Lay out the lines as a Markdown table with two columns, No. and Line, starting at the line that contains "phylum: Arthropoda" and ending at the line that contains "scientific name: Ematurga atomaria". Number each line in order and skip any blank lines.

**Task inputs**
◆ ◆ ◆ ◆
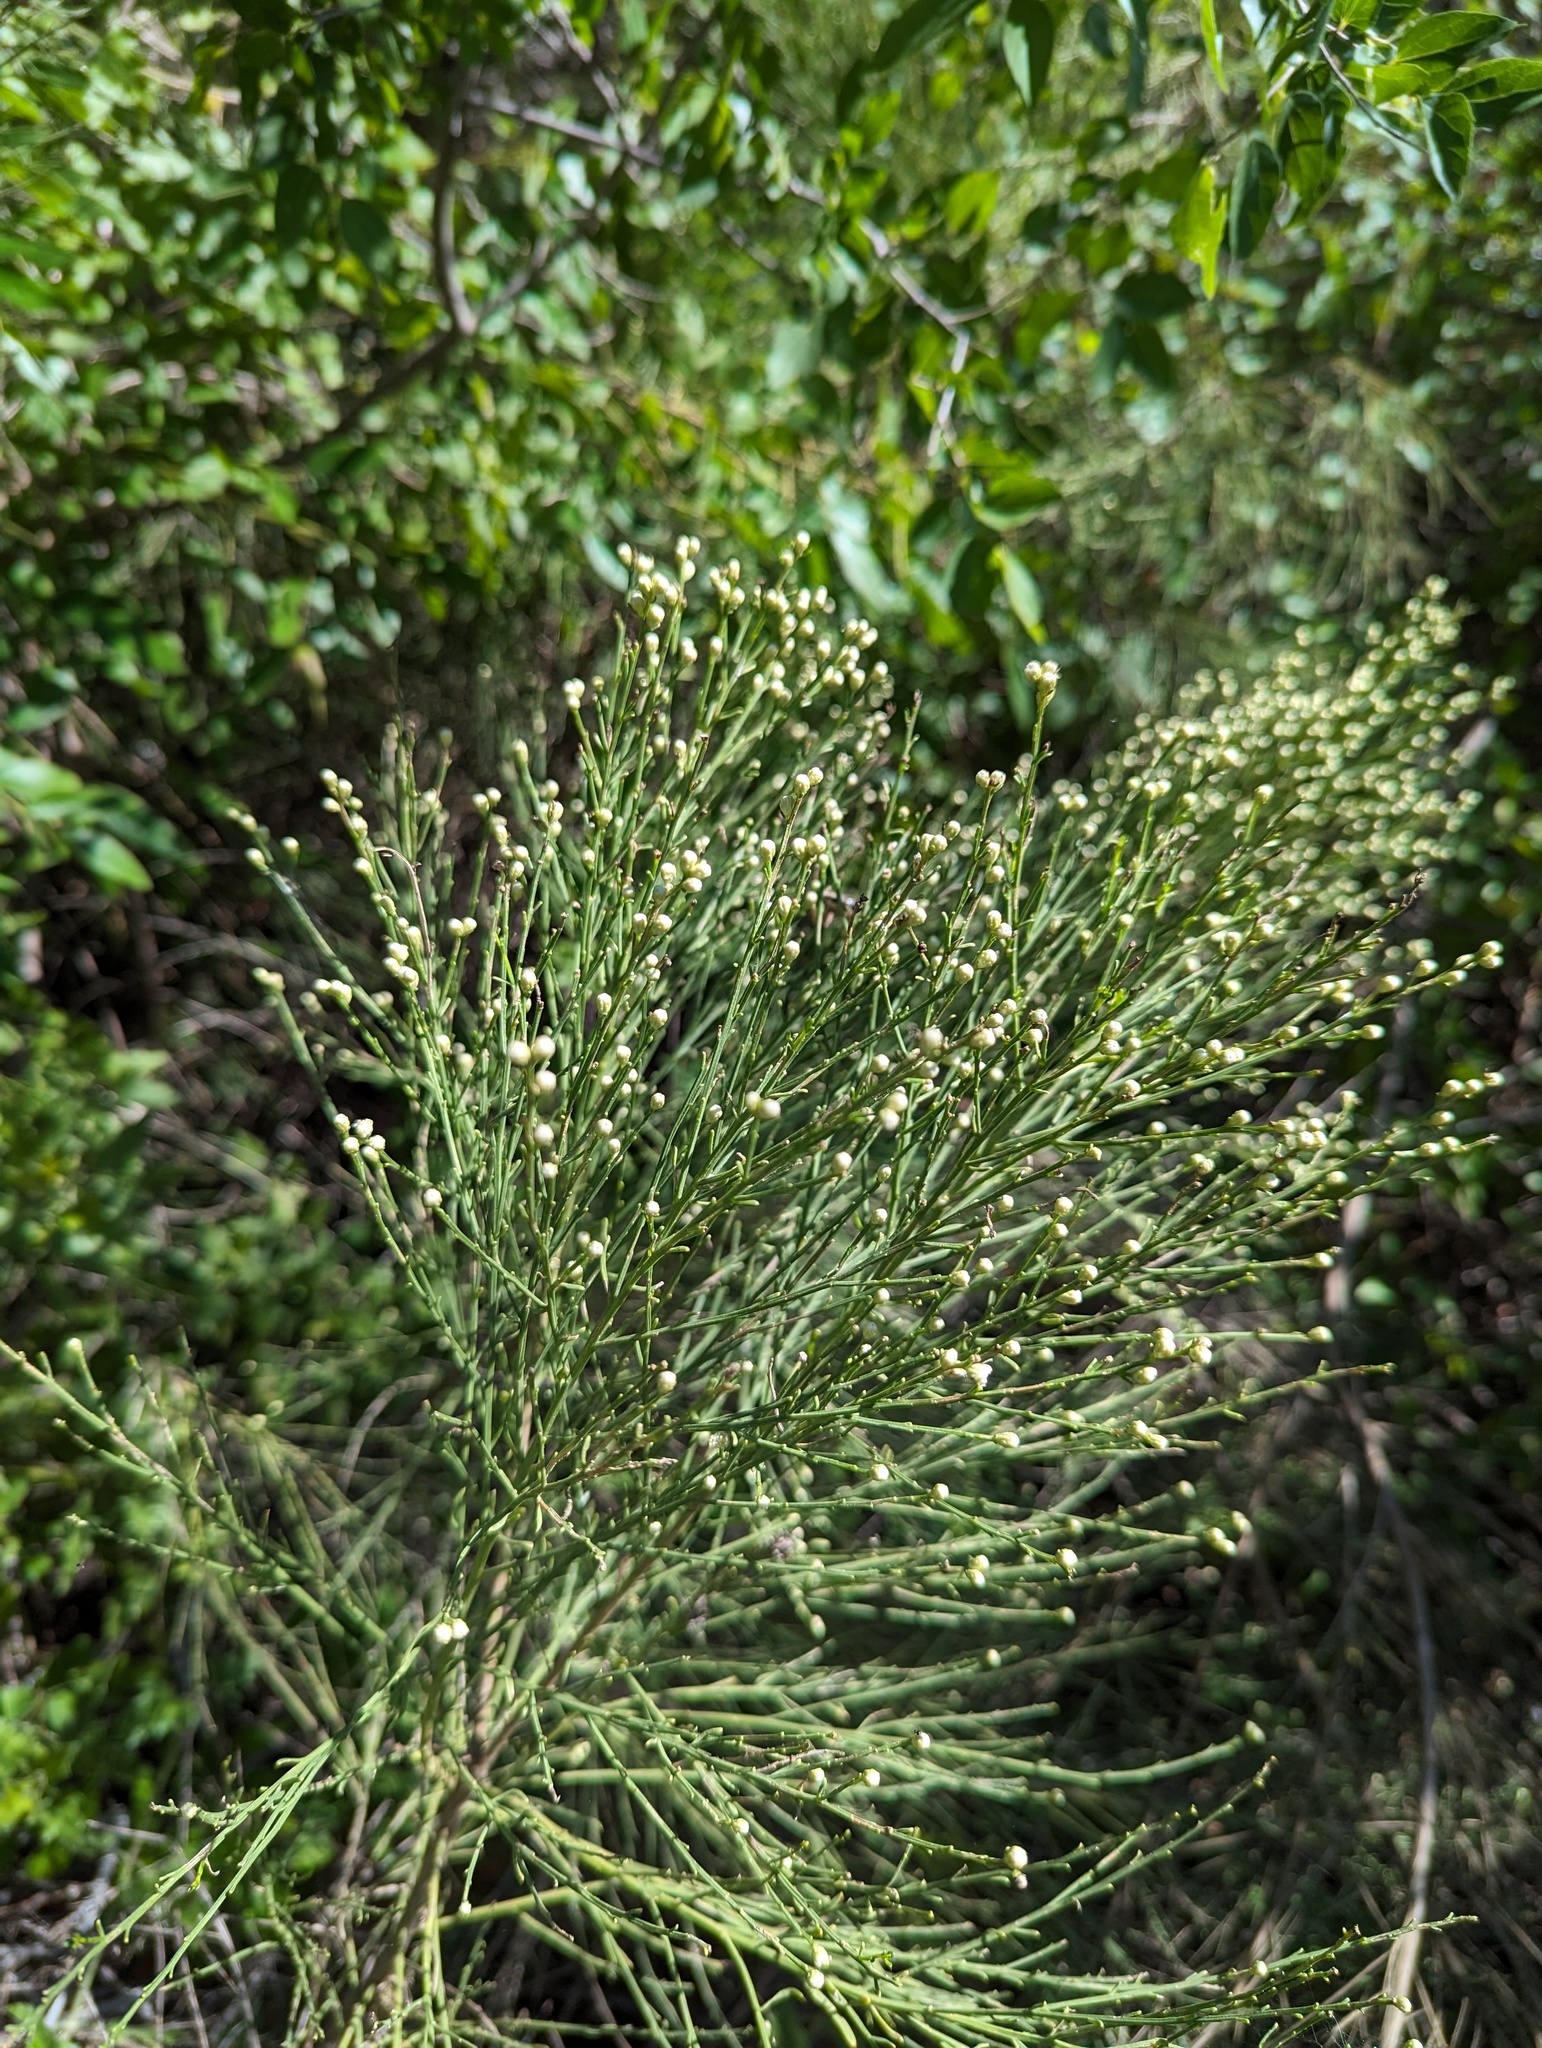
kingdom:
◆ ◆ ◆ ◆
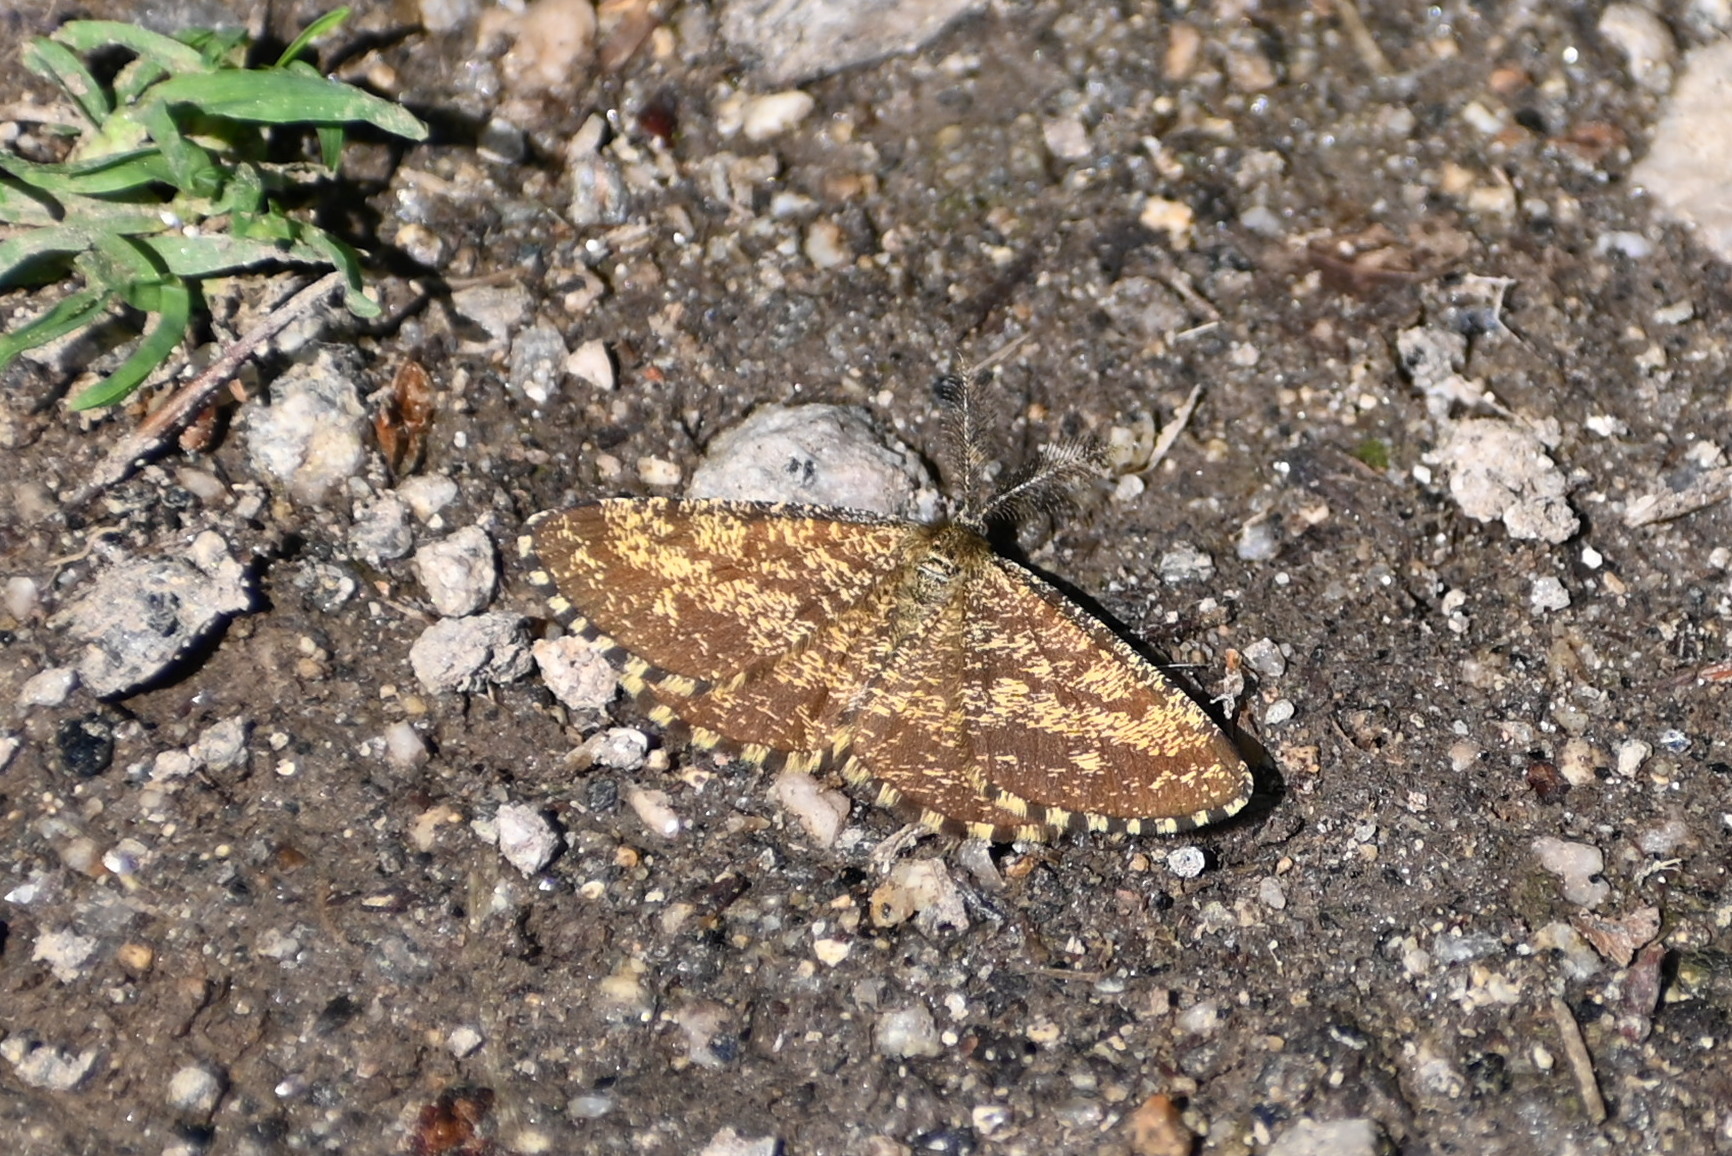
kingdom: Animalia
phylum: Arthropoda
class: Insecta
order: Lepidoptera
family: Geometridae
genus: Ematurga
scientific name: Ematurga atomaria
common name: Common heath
◆ ◆ ◆ ◆
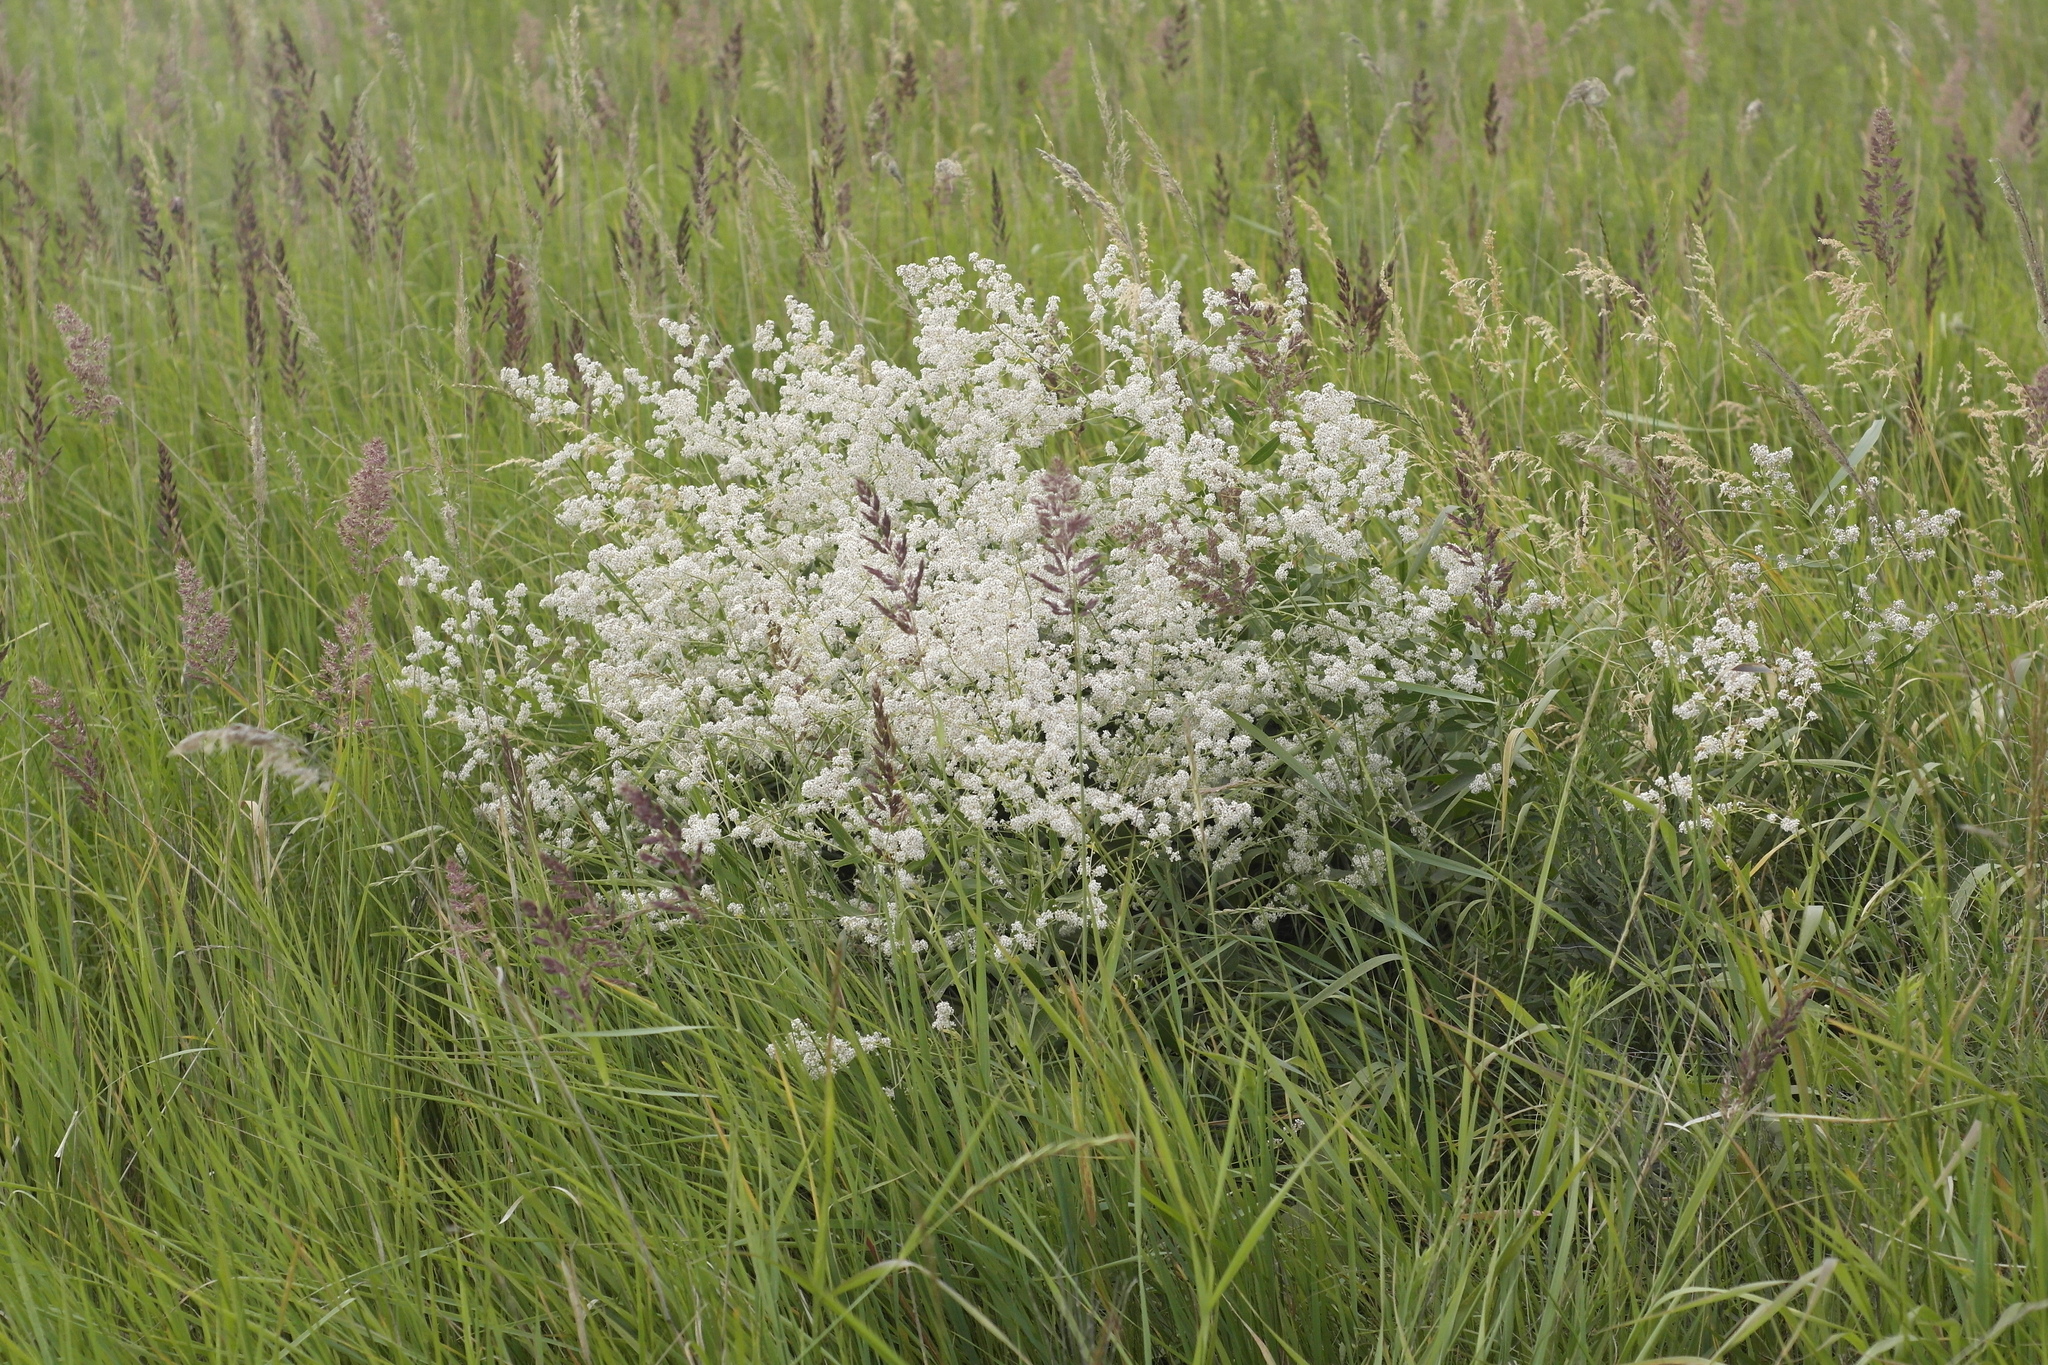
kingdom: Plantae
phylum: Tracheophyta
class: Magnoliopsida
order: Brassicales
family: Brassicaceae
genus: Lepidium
◆ ◆ ◆ ◆
**Answer for the task**
| No. | Line |
|---|---|
| 1 | phylum: Arthropoda |
| 2 | class: Insecta |
| 3 | order: Lepidoptera |
| 4 | family: Geometridae |
| 5 | genus: Ematurga |
| 6 | scientific name: Ematurga atomaria |